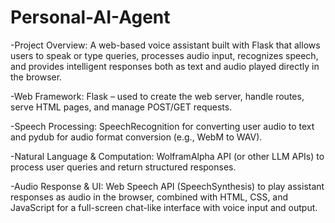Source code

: # Personal-AI-Agent
-Project Overview: A web-based voice assistant built with Flask that allows users to speak or type queries, processes audio input, recognizes speech, and provides intelligent responses both as text and audio played directly in the browser.

-Web Framework: Flask – used to create the web server, handle routes, serve HTML pages, and manage POST/GET requests.

-Speech Processing: SpeechRecognition for converting user audio to text and pydub for audio format conversion (e.g., WebM to WAV).

-Natural Language & Computation: WolframAlpha API (or other LLM APIs) to process user queries and return structured responses.

-Audio Response & UI: Web Speech API (SpeechSynthesis) to play assistant responses as audio in the browser, combined with HTML, CSS, and JavaScript for a full-screen chat-like interface with voice input and output.
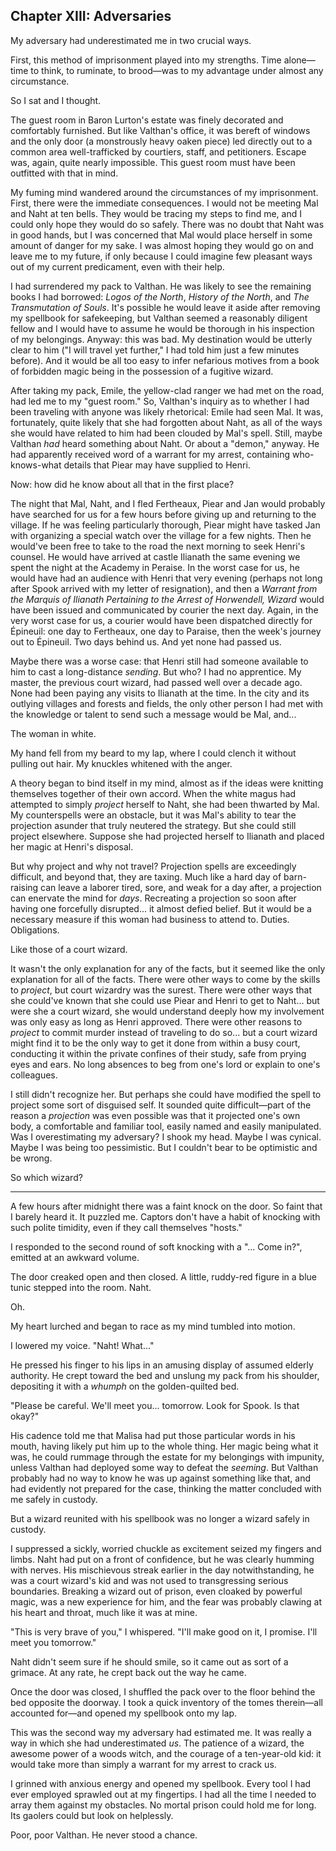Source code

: Chapter XIII: Adversaries
-------------------------

My adversary had underestimated me in two crucial ways.

First, this method of imprisonment played into my strengths. Time alone—time to think, to ruminate, to brood—was to my advantage under almost any circumstance.

So I sat and I thought.

The guest room in Baron Lurton's estate was finely decorated and comfortably furnished. But like Valthan's office, it was bereft of windows and the only door (a monstrously heavy oaken piece) led directly out to a common area well-trafficked by courtiers, staff, and petitioners. Escape was, again, quite nearly impossible. This guest room must have been outfitted with that in mind.

My fuming mind wandered around the circumstances of my imprisonment. First, there were the immediate consequences. I would not be meeting Mal and Naht at ten bells. They would be tracing my steps to find me, and I could only hope they would do so safely. There was no doubt that Naht was in good hands, but I was concerned that Mal would place herself in some amount of danger for my sake. I was almost hoping they would go on and leave me to my future, if only because I could imagine few pleasant ways out of my current predicament, even with their help.

I had surrendered my pack to Valthan. He was likely to see the remaining books I had borrowed: _Logos of the North_, _History of the North_, and _The Transmutation of Souls_. It's possible he would leave it aside after removing my spellbook for safekeeping, but Valthan seemed a reasonably diligent fellow and I would have to assume he would be thorough in his inspection of my belongings. Anyway: this was bad. My destination would be utterly clear to him ("I will travel yet further," I had told him just a few minutes before). And it would be all too easy to infer nefarious motives from a book of forbidden magic being in the possession of a fugitive wizard.

After taking my pack, Emile, the yellow-clad ranger we had met on the road, had led me to my "guest room." So, Valthan's inquiry as to whether I had been traveling with anyone was likely rhetorical: Emile had seen Mal. It was, fortunately, quite likely that she had forgotten about Naht, as all of the ways she would have related to him had been clouded by Mal's spell. Still, maybe Valthan _had_ heard something about Naht. Or about a "demon," anyway. He had apparently received word of a warrant for my arrest, containing who-knows-what details that Piear may have supplied to Henri.

Now: how did he know about all that in the first place?

The night that Mal, Naht, and I fled Fertheaux, Piear and Jan would probably have searched for us for a few hours before giving up and returning to the village. If he was feeling particularly thorough, Piear might have tasked Jan with organizing a special watch over the village for a few nights. Then he would've been free to take to the road the next morning to seek Henri's counsel. He would have arrived at castle Ilianath the same evening we spent the night at the Academy in Peraise. In the worst case for us, he would have had an audience with Henri that very evening (perhaps not long after Spook arrived with my letter of resignation), and then a _Warrant from the Marquis of Ilianath Pertaining to the Arrest of Horwendell, Wizard_ would have been issued and communicated by courier the next day. Again, in the very worst case for us, a courier would have been dispatched directly for Épineuil: one day to Fertheaux, one day to Paraise, then the week's journey out to Épineuil. Two days behind us. And yet none had passed us.

Maybe there was a worse case: that Henri still had someone available to him to cast a long-distance _sending_. But who? I had no apprentice. My master, the previous court wizard, had passed well over a decade ago. None had been paying any visits to Ilianath at the time. In the city and its outlying villages and forests and fields, the only other person I had met with the knowledge or talent to send such a message would be Mal, and...

The woman in white.

My hand fell from my beard to my lap, where I could clench it without pulling out hair. My knuckles whitened with the anger.

A theory began to bind itself in my mind, almost as if the ideas were knitting themselves together of their own accord. When the white magus had attempted to simply _project_ herself to Naht, she had been thwarted by Mal. My counterspells were an obstacle, but it was Mal's ability to tear the projection asunder that truly neutered the strategy. But she could still project elsewhere. Suppose she had projected herself to Ilianath and placed her magic at Henri's disposal.

But why project and why not travel? Projection spells are exceedingly difficult, and beyond that, they are taxing. Much like a hard day of barn-raising can leave a laborer tired, sore, and weak for a day after, a projection can enervate the mind for _days_. Recreating a projection so soon after having one forcefully disrupted... it almost defied belief. But it would be a necessary measure if this woman had business to attend to. Duties. Obligations.

Like those of a court wizard.

It wasn't the only explanation for any of the facts, but it seemed like the only explanation for all of the facts. There were other ways to come by the skills to _project_, but court wizardry was the surest. There were other ways that she could've known that she could use Piear and Henri to get to Naht... but were she a court wizard, she would understand deeply how my involvement was only easy as long as Henri approved. There were other reasons to _project_ to commit murder instead of traveling to do so... but a court wizard might find it to be the only way to get it done from within a busy court, conducting it within the private confines of their study, safe from prying eyes and ears. No long absences to beg from one's lord or explain to one's colleagues.

I still didn't recognize her. But perhaps she could have modified the spell to project some sort of disguised self. It sounded quite difficult—part of the reason a _projection_ was even possible was that it projected one's own body, a comfortable and familiar tool, easily named and easily manipulated. Was I overestimating my adversary? I shook my head. Maybe I was cynical. Maybe I was being too pessimistic. But I couldn't bear to be optimistic and be wrong.

So which wizard?

---

A few hours after midnight there was a faint knock on the door. So faint that I barely heard it. It puzzled me. Captors don't have a habit of knocking with such polite timidity, even if they call themselves "hosts."

I responded to the second round of soft knocking with a "... Come in?", emitted at an awkward volume.

The door creaked open and then closed. A little, ruddy-red figure in a blue tunic stepped into the room. Naht.

Oh.

My heart lurched and began to race as my mind tumbled into motion.

I lowered my voice. "Naht! What..."

He pressed his finger to his lips in an amusing display of assumed elderly authority. He crept toward the bed and unslung my pack from his shoulder, depositing it with a *whumph* on the golden-quilted bed.

"Please be careful. We'll meet you... tomorrow. Look for Spook. Is that okay?"

His cadence told me that Malisa had put those particular words in his mouth, having likely put him up to the whole thing. Her magic being what it was, he could rummage through the estate for my belongings with impunity, unless Valthan had deployed some way to defeat the _seeming_. But Valthan probably had no way to know he was up against something like that, and had evidently not prepared for the case, thinking the matter concluded with me safely in custody.

But a wizard reunited with his spellbook was no longer a wizard safely in custody.

I suppressed a sickly, worried chuckle as excitement seized my fingers and limbs. Naht had put on a front of confidence, but he was clearly humming with nerves. His mischievous streak earlier in the day notwithstanding, he was a court wizard's kid and was not used to transgressing serious boundaries. Breaking a wizard out of prison, even cloaked by powerful magic, was a new experience for him, and the fear was probably clawing at his heart and throat, much like it was at mine.

"This is very brave of you," I whispered. "I'll make good on it, I promise. I'll meet you tomorrow."

Naht didn't seem sure if he should smile, so it came out as sort of a grimace. At any rate, he crept back out the way he came.

Once the door was closed, I shuffled the pack over to the floor behind the bed opposite the doorway. I took a quick inventory of the tomes therein—all accounted for—and opened my spellbook onto my lap.

This was the second way my adversary had estimated me. It was really a way in which she had underestimated _us_. The patience of a wizard, the awesome power of a woods witch, and the courage of a ten-year-old kid: it would take more than simply a warrant for my arrest to crack us.

I grinned with anxious energy and opened my spellbook. Every tool I had ever employed sprawled out at my fingertips. I had all the time I needed to array them against my obstacles. No mortal prison could hold me for long. Its gaolers could but look on helplessly.

Poor, poor Valthan. He never stood a chance.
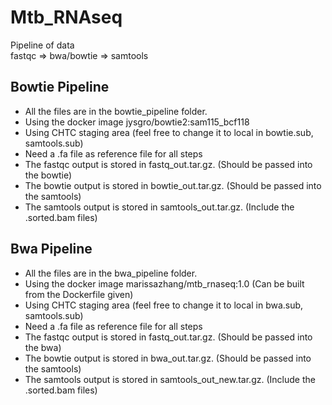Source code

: # Mtb_RNAseq
Pipeline of data <br>
fastqc => bwa/bowtie => samtools
## Bowtie Pipeline
* All the files are in the bowtie_pipeline folder.
* Using the docker image jysgro/bowtie2:sam115_bcf118
* Using CHTC staging area (feel free to change it to local in bowtie.sub, samtools.sub)
* Need a .fa file as reference file for all steps
* The fastqc output is stored in fastq_out.tar.gz. (Should be passed into the bowtie)
* The bowtie output is stored in bowtie_out.tar.gz. (Should be passed into the samtools)
* The samtools output is stored in samtools_out.tar.gz. (Include the .sorted.bam files)
## Bwa Pipeline
* All the files are in the bwa_pipeline folder.
* Using the docker image marissazhang/mtb_rnaseq:1.0 (Can be built from the Dockerfile given)
* Using CHTC staging area (feel free to change it to local in bwa.sub, samtools.sub)
* Need a .fa file as reference file for all steps
* The fastqc output is stored in fastq_out.tar.gz. (Should be passed into the bwa)
* The bowtie output is stored in bwa_out.tar.gz. (Should be passed into the samtools)
* The samtools output is stored in samtools_out_new.tar.gz. (Include the .sorted.bam files)
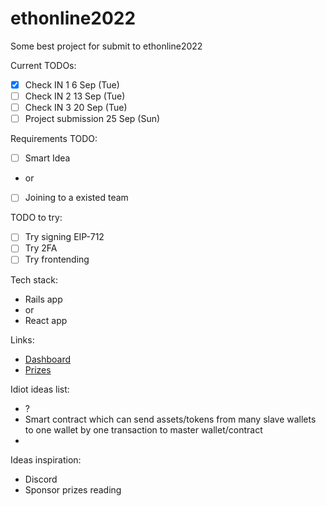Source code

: # ethonline2022
Some best project for submit to ethonline2022

Current TODOs:
- [x] Check IN 1 6 Sep (Tue)
- [ ] Check IN 2 13 Sep (Tue)
- [ ] Check IN 3 20 Sep (Tue)
- [ ] Project submission 25 Sep (Sun)

Requirements TODO:
- [ ] Smart Idea
- or
- [ ] Joining to a existed team

TODO to try:
- [ ] Try signing EIP-712
- [ ] Try 2FA
- [ ] Try frontending

Tech stack:
- Rails app
- or
- React app

Links:
- [Dashboard](https://ethglobal.com/events/ethonline2022/home)
- [Prizes](https://ethglobal.com/events/ethonline2022/prizes)

Idiot ideas list:
- ?
- Smart contract which can send assets/tokens from many slave wallets to one wallet by one transaction to master wallet/contract
- 

Ideas inspiration:
- Discord
- Sponsor prizes reading
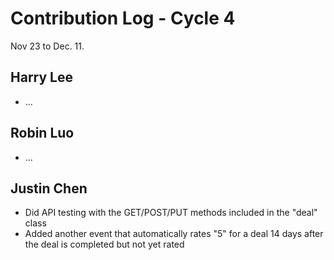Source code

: # Contribution Log - Cycle 4
Nov 23 to Dec. 11.

## Harry Lee
* ...

## Robin Luo
* ...

## Justin Chen
* Did API testing with the GET/POST/PUT methods included in the "deal" class
* Added another event that automatically rates "5" for a deal 14 days after the deal is completed but not yet rated
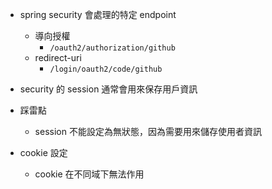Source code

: 

- spring security 會處理的特定 endpoint
	- 導向授權
		- `/oauth2/authorization/github`
	- redirect-uri
		- `/login/oauth2/code/github`

- security 的 session 通常會用來保存用戶資訊

- 踩雷點 

	- session 不能設定為無狀態，因為需要用來儲存使用者資訊


- cookie 設定
	- cookie 在不同域下無法作用
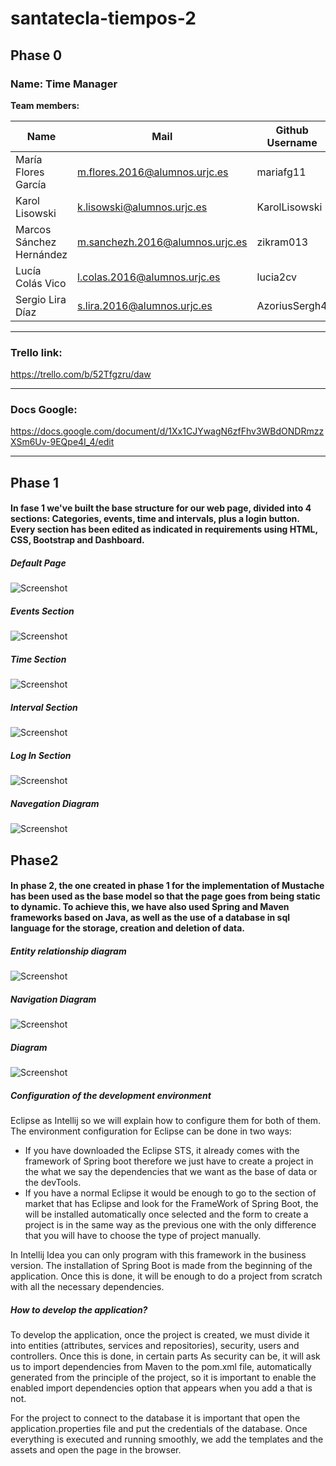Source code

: # santatecla-tiempos-2

## Phase 0

### Name: Time Manager

**Team members:**

| Name | Mail | Github Username |
| ---- | ---- | --------------- |
| María Flores García | m.flores.2016@alumnos.urjc.es | mariafg11 |
| Karol Lisowski | k.lisowski@alumnos.urjc.es | KarolLisowski |
| Marcos Sánchez Hernández | m.sanchezh.2016@alumnos.urjc.es | zikram013 |
| Lucía Colás Vico | l.colas.2016@alumnos.urjc.es | lucia2cv |
| Sergio Lira Díaz | s.lira.2016@alumnos.urjc.es | AzoriusSergh4 |


---

### Trello link:
https://trello.com/b/52Tfgzru/daw

---

### Docs Google:
https://docs.google.com/document/d/1Xx1CJYwagN6zfFhv3WBdONDRmzzXSm6Uv-9EQpe4I_4/edit

---

## Phase 1

#### In fase 1 we've built the base structure for our web page, divided into 4 sections: Categories, events, time and intervals, plus a login button. Every section has been edited as indicated in requirements using HTML, CSS, Bootstrap and Dashboard. 

##### Default Page
![Screenshot](https://github.com/CodeURJC-DAW-2018-19/santatecla-tiempos-2/blob/master/Screenshots/CapturaCategorias.jpg)

##### Events Section
![Screenshot](https://github.com/CodeURJC-DAW-2018-19/santatecla-tiempos-2/blob/master/Screenshots/capturaEvento.jpg)

##### Time Section
![Screenshot](https://github.com/CodeURJC-DAW-2018-19/santatecla-tiempos-2/blob/master/Screenshots/CapturaIntervalo.jpg)

##### Interval Section
![Screenshot](https://github.com/CodeURJC-DAW-2018-19/santatecla-tiempos-2/blob/master/Screenshots/CapturaIntervalo1.jpg)

##### Log In Section
![Screenshot](https://github.com/CodeURJC-DAW-2018-19/santatecla-tiempos-2/blob/master/Screenshots/CapturaLogIn.jpg)

##### Navegation Diagram
![Screenshot](https://github.com/CodeURJC-DAW-2018-19/santatecla-tiempos-2/blob/master/Screenshots/Diagrama.PNG.png)

## Phase2

#### In phase 2, the one created in phase 1 for the implementation of Mustache has been used as the base model so that the page goes from being static to dynamic. To achieve this, we have also used Spring and Maven frameworks based on Java, as well as the use of a database in sql language for the storage, creation and deletion of data.

##### Entity relationship diagram
![Screenshot](https://github.com/CodeURJC-DAW-2018-19/santatecla-tiempos-2/blob/master/Screenshots/EntidadRelacion.PNG)

##### Navigation Diagram
![Screenshot](https://github.com/CodeURJC-DAW-2018-19/santatecla-tiempos-2/blob/master/Screenshots/NavigationDiagram.png)

##### Diagram
![Screenshot](https://github.com/CodeURJC-DAW-2018-19/santatecla-tiempos-2/blob/master/Screenshots/diagrama.PNG)

##### Configuration of the development environment

Eclipse as Intellij so we will explain how to configure them for both of them. The environment configuration for Eclipse can be done in two ways:
- If you have downloaded the Eclipse STS, it already comes with the framework of Spring boot therefore we just have to create a project   in the what we say the dependencies that we want as the base of data or the devTools.
- If you have a normal Eclipse it would be enough to go to the section of market that has Eclipse and look for the FrameWork of Spring Boot, the will be installed automatically once selected and the form to create a project is in the same way as the previous one with the only difference that you will have to choose the type of project manually.

In Intellij Idea you can only program with this framework in the business version. The installation of Spring Boot is made from the beginning of the application. Once this is done, it will be enough to do a project from scratch with all the necessary dependencies.

##### How to develop the application?

To develop the application, once the project is created, we must
divide it into entities (attributes, services and repositories), security,
users and controllers. Once this is done, in certain parts
As security can be, it will ask us to import dependencies from
Maven to the pom.xml file, automatically generated from the
principle of the project, so it is important to enable the
enabled import dependencies option that appears when you add a
that is not.

For the project to connect to the database it is important that
open the application.properties file and put the credentials
of the database.
Once everything is executed and running smoothly,
we add the templates and the assets and open the page in the
browser.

____________

WHAT YOU WILL DO >> Begin at the line that contains "-Audio Response &" and stop after the line that contains "First, this method", copying each line between them word for word. Leave out the pictures.

FINISHED TASK >>
-Audio Response & UI: Web Speech API (SpeechSynthesis) to play assistant responses as audio in the browser, combined with HTML, CSS, and JavaScript for a full-screen chat-like interface with voice input and output.
Source code

: Chapter XIII: Adversaries
-------------------------

My adversary had underestimated me in two crucial ways.

First, this method of imprisonment played into my strengths. Time alone—time to think, to ruminate, to brood—was to my advantage under almost any circumstance.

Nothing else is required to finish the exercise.